AFP/Sanaa
A year after overrunning Sanaa, Yemen’s Shia Houthi rebels have managed to remain in control of the capital despite months of air strikes waged by a Saudi-led coalition.
The Iran-backed rebels occupied Sanaa unopposed last September 21 following months of clashes with tribes and Sunni militants in northern regions.
They went on to expand their hold over several Yemeni regions, backed by renegade troops loyal to ousted president Ali Abdullah Saleh.
In March, however, their advance on the southern port city of Aden, where UN-backed President Abd-Rabbu Mansour Hadi had taken refuge before later fleeing the country for Riyadh, triggered a Saudi-led air campaign.
Loyalists backed by coalition air strikes and troops freshly trained and equipped by the coalition in July managed to push the rebels out of Aden and four other southern provinces.
Pro-Hadi fighters and coalition contingents with their sights set on Sanaa are engaged in operations to seize the province of Marib, east of the capital.
But analysts say the battle for Sanaa has yet to bear fruit.
“A collapse of the Shia militants’ authority is far from imminent—or guaranteed over the medium term,” said Jordan Perry of the UK-based risk assessment group Verisk Maplecroft.
“A year after seizing control of the capital, the Houthis remain well-entrenched in Sanaa.”
The rebel seizure of the city brought to a halt a long political process aimed at drafting a new constitution and reshaping the impoverished republic into a federation of six regions.
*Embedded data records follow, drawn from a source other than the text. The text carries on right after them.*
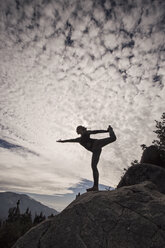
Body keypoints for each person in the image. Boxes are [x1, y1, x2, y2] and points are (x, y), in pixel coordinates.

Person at [57, 125, 117, 191]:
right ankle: (95, 187)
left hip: (97, 144)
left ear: (81, 129)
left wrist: (106, 131)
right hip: (95, 150)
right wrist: (62, 141)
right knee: (94, 166)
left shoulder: (86, 133)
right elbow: (71, 140)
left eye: (77, 129)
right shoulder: (79, 139)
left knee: (113, 138)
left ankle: (110, 129)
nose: (76, 130)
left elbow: (95, 132)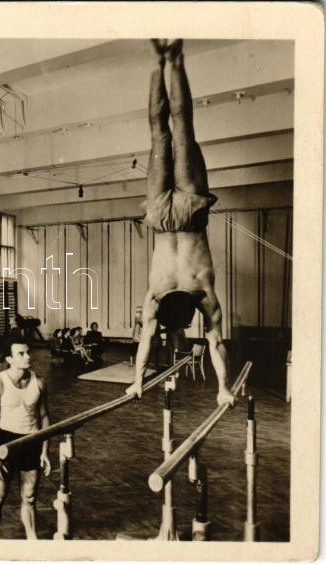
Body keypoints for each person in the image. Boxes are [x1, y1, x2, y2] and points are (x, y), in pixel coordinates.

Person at [126, 39, 234, 407]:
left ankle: (169, 60)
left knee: (177, 129)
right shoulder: (159, 296)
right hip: (162, 217)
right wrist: (223, 388)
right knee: (167, 131)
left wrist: (138, 381)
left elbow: (215, 342)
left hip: (182, 215)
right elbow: (216, 343)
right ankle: (162, 62)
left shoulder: (200, 294)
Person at [0, 340, 51, 539]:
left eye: (28, 352)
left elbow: (45, 417)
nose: (28, 357)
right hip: (6, 443)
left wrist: (45, 450)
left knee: (29, 498)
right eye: (21, 354)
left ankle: (32, 540)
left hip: (32, 441)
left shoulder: (39, 382)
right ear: (9, 359)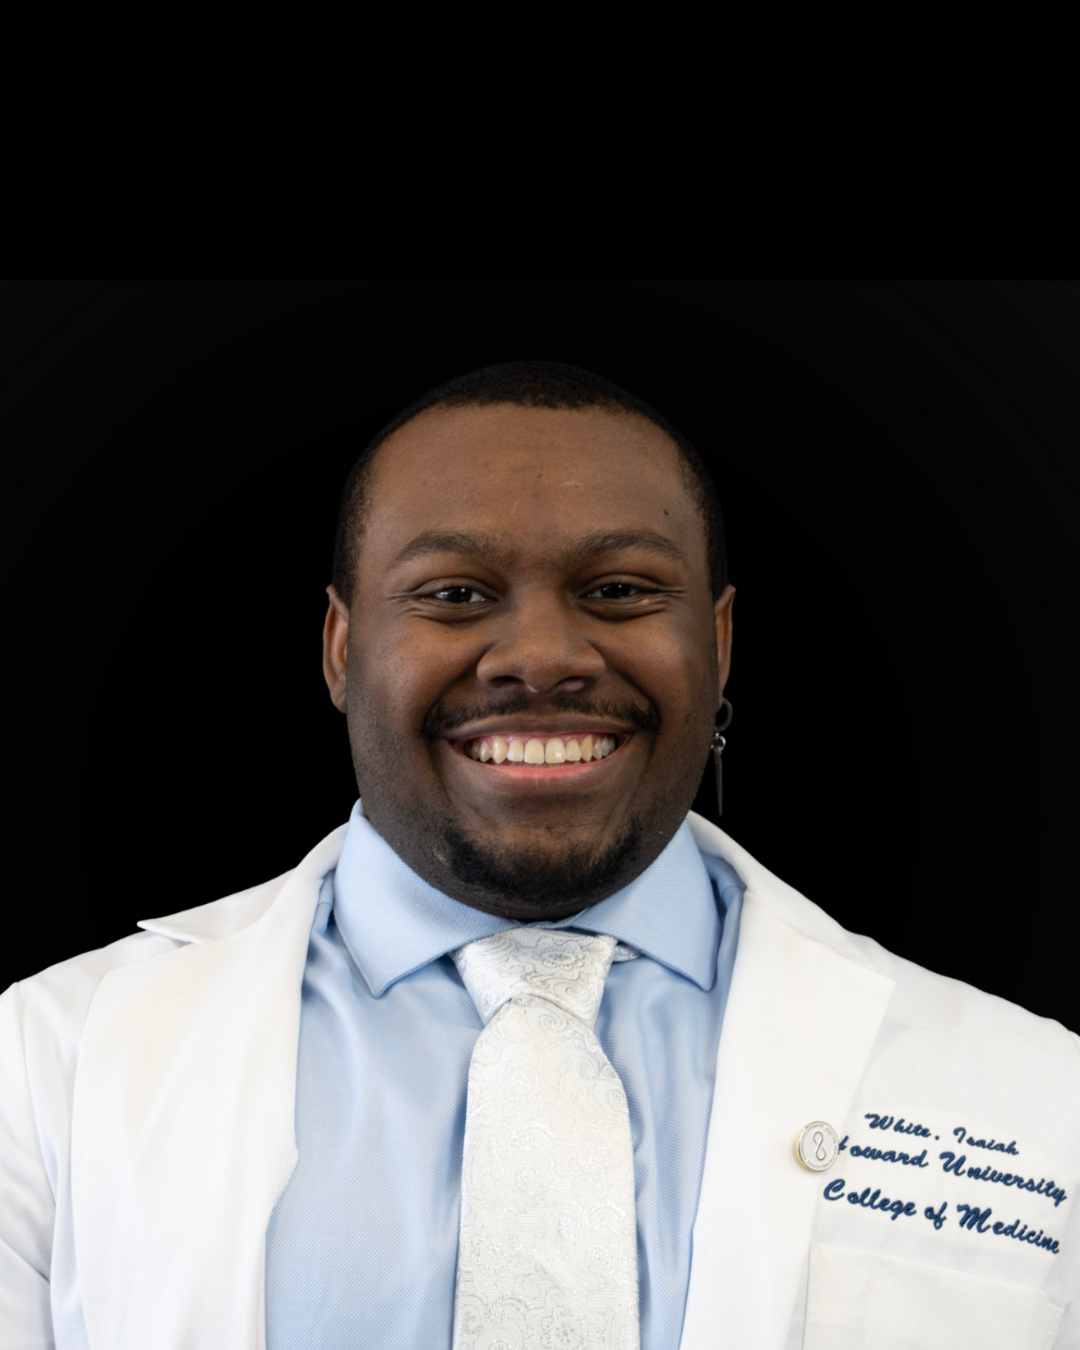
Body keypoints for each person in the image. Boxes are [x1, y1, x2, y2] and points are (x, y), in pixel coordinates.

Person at [1, 361, 1077, 1350]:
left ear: (718, 643)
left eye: (618, 590)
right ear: (342, 647)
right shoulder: (46, 1066)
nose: (542, 658)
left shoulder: (1038, 1091)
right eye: (455, 594)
The Houthis, who had traditionally complained of marginalisation, were official participants in the national dialogue, but they also opposed the proposed division of the country.
They began their campaign under the pretext of fighting against corruption and confronting Al Qaeda militants who had taken advantage of the lawlessness to strengthen their presence in Yemen.
“After a year of open conflict, everyone is losing,”said Mathieu Guidere, an Arab geopolitics expert at France’s University of Toulouse.
“The Houthis and their Saleh allies have demonstrated their limitations, while the coalition has been forced to operate increasingly on the ground,” he said.
Al Qaeda militants have also been “outpaced by those of the Islamic State group”, he added, referring to a significant rise in attacks claimed by IS in a country where Al Qaeda’s most dangerous branch remains active.
Meanwhile, the population has borne the brunt of the Yemen conflict and been “taken hostage” by different sides, Guidere said.
Calling it a “humanitarian catastrophe”, the United Nations has said that since March, the average day in Yemen sees 30 people killed and 185 wounded, among them many civilians.
The coalition has also suffered increasing human losses since it sent in ground forces, including 67 Gulf soldiers killed in a single rebel missile strike in Marib province on September 4.
The progress of the ground attack begun in Marib on September 13 is “slow but sure”, according to one source from the coalition, which is estimated to have sent in 5,000 soldiers, mainly from the United Arab Emirates and Saudi Arabia.
Prime Minister Khaled Bahah returned on Wednesday to Aden, accompanied by several ministers, after spending six months in exile, but his government faces huge security challenges.
Al Qaeda is believed to have strengthened its positions in the port city and is already suspected of acts of violence including an arson attack on one of a handful of churches that had remained open in Aden.